• **Request**
Lay out every line of text in the data as a Markdown table with two columns, Nr for the row number and Line for the text, leaving out blank lines. Don't include the pictures.

■ ■ ■

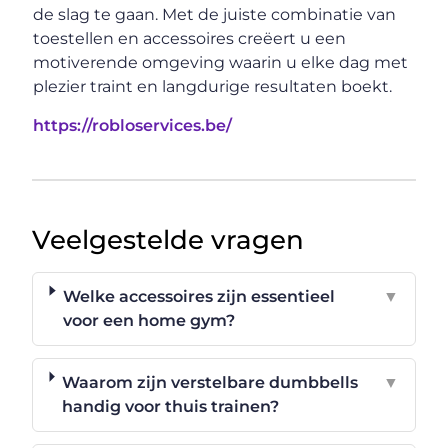
de slag te gaan. Met de juiste combinatie van
toestellen en accessoires creëert u een
motiverende omgeving waarin u elke dag met
plezier traint en langdurige resultaten boekt.
https://robloservices.be/
Veelgestelde vragen
Welke accessoires zijn essentieel
▼
voor een home gym?
Waarom zijn verstelbare dumbbells
▼
handig voor thuis trainen?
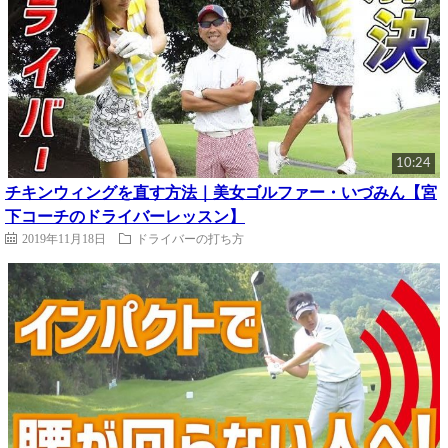
10:24
チキンウィングを直す方法｜美女ゴルファー・いづみん【宮
下コーチのドライバーレッスン】
2019年11月18日
ドライバーの打ち方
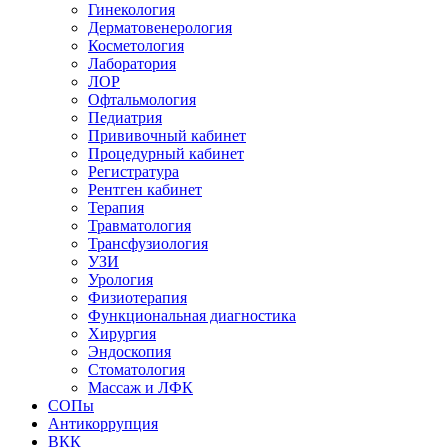
Гинекология
Дерматовенерология
Косметология
Лаборатория
ЛОР
Офтальмология
Педиатрия
Прививочный кабинет
Процедурный кабинет
Регистратура
Рентген кабинет
Терапия
Травматология
Трансфузиология
УЗИ
Урология
Физиотерапия
Функциональная диагностика
Хирургия
Эндоскопия
Стоматология
Массаж и ЛФК
СОПы
Антикоррупция
ВКК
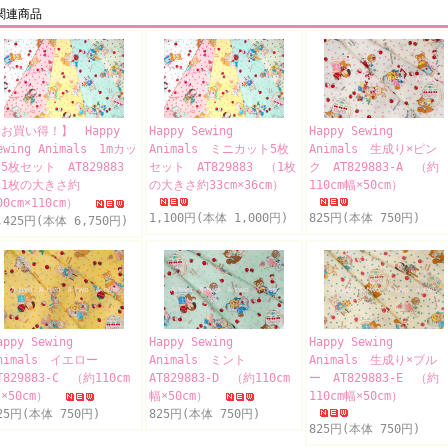
関連商品
お買い得！】 Happy
Happy Sewing
Happy Sewing
ewing Animals 1mカッ
Animals ミニカット5枚
Animals 生成り×ピン
5枚セット AT829883
セット AT829883 （1枚
ク AT829883-A （約
（1枚の大きさ約
の大きさ約33cm×36cm）
110cm幅×50cm）
00cm×110cm）
1,100円(本体 1,000円)
825円(本体 750円)
,425円(本体 6,750円)
appy Sewing
Happy Sewing
Happy Sewing
nimals イエロー
Animals ミント
Animals 生成り×ブル
T829883-C （約110cm
AT829883-D （約110cm
ー AT829883-E （約
×50cm）
幅×50cm）
110cm幅×50cm）
25円(本体 750円)
825円(本体 750円)
825円(本体 750円)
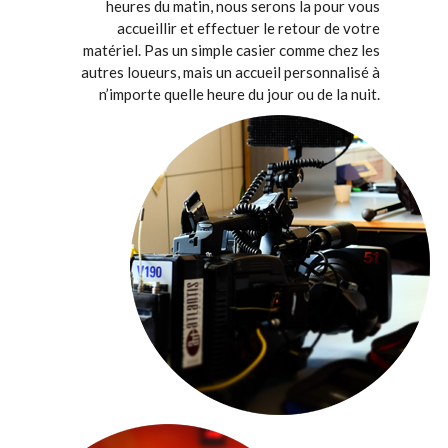
heures du matin, nous serons la pour vous
accueillir et effectuer le retour de votre
matériel. Pas un simple casier comme chez les
autres loueurs, mais un accueil personnalisé à
n’importe quelle heure du jour ou de la nuit.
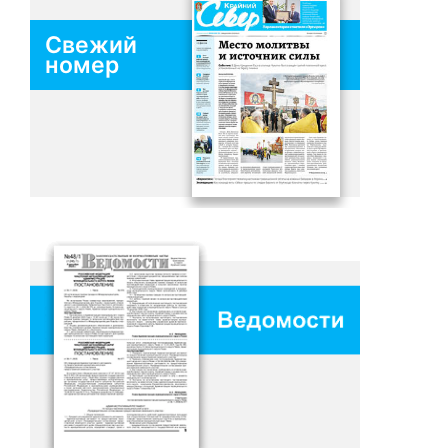
Свежий
номер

■ ■ ■

• **Answer area**
| Nr | Line |
|---|---|
| 1 | de slag te gaan. Met de juiste combinatie van |
| 2 | toestellen en accessoires creëert u een |
| 3 | motiverende omgeving waarin u elke dag met |
| 4 | plezier traint en langdurige resultaten boekt. |
| 5 | https://robloservices.be/ |
| 6 | Veelgestelde vragen |
| 7 | Welke accessoires zijn essentieel |
| 8 | ▼ |
| 9 | voor een home gym? |
| 10 | Waarom zijn verstelbare dumbbells |
| 11 | ▼ |
| 12 | handig voor thuis trainen? |
| 13 | 10:24 |
| 14 | チキンウィングを直す方法｜美女ゴルファー・いづみん【宮 |
| 15 | 下コーチのドライバーレッスン】 |
| 16 | 2019年11月18日 |
| 17 | ドライバーの打ち方 |
| 18 | Гинекология |
| 19 | Дерматовенерология |
| 20 | Косметология |
| 21 | Лаборатория |
| 22 | ЛОР |
| 23 | Офтальмология |
| 24 | Педиатрия |
| 25 | Прививочный кабинет |
| 26 | Процедурный кабинет |
| 27 | Регистратура |
| 28 | Рентген кабинет |
| 29 | Терапия |
| 30 | Травматология |
| 31 | Трансфузиология |
| 32 | УЗИ |
| 33 | Урология |
| 34 | Физиотерапия |
| 35 | Функциональная диагностика |
| 36 | Хирургия |
| 37 | Эндоскопия |
| 38 | Стоматология |
| 39 | Массаж и ЛФК |
| 40 | СОПы |
| 41 | Антикоррупция |
| 42 | ВКК |
| 43 | 関連商品 |
| 44 | お買い得！】 Happy |
| 45 | Happy Sewing |
| 46 | Happy Sewing |
| 47 | ewing Animals 1mカッ |
| 48 | Animals ミニカット5枚 |
| 49 | Animals 生成り×ピン |
| 50 | 5枚セット AT829883 |
| 51 | セット AT829883 （1枚 |
| 52 | ク AT829883-A （約 |
| 53 | （1枚の大きさ約 |
| 54 | の大きさ約33cm×36cm） |
| 55 | 110cm幅×50cm） |
| 56 | 00cm×110cm） |
| 57 | 1,100円(本体 1,000円) |
| 58 | 825円(本体 750円) |
| 59 | ,425円(本体 6,750円) |
| 60 | appy Sewing |
| 61 | Happy Sewing |
| 62 | Happy Sewing |
| 63 | nimals イエロー |
| 64 | Animals ミント |
| 65 | Animals 生成り×ブル |
| 66 | T829883-C （約110cm |
| 67 | AT829883-D （約110cm |
| 68 | ー AT829883-E （約 |
| 69 | ×50cm） |
| 70 | 幅×50cm） |
| 71 | 110cm幅×50cm） |
| 72 | 25円(本体 750円) |
| 73 | 825円(本体 750円) |
| 74 | 825円(本体 750円) |
| 75 | heures du matin, nous serons la pour vous |
| 76 | accueillir et effectuer le retour de votre |
| 77 | matériel. Pas un simple casier comme chez les |
| 78 | autres loueurs, mais un accueil personnalisé à |
| 79 | n’importe quelle heure du jour ou de la nuit. |
| 80 | Свежий |
| 81 | номер |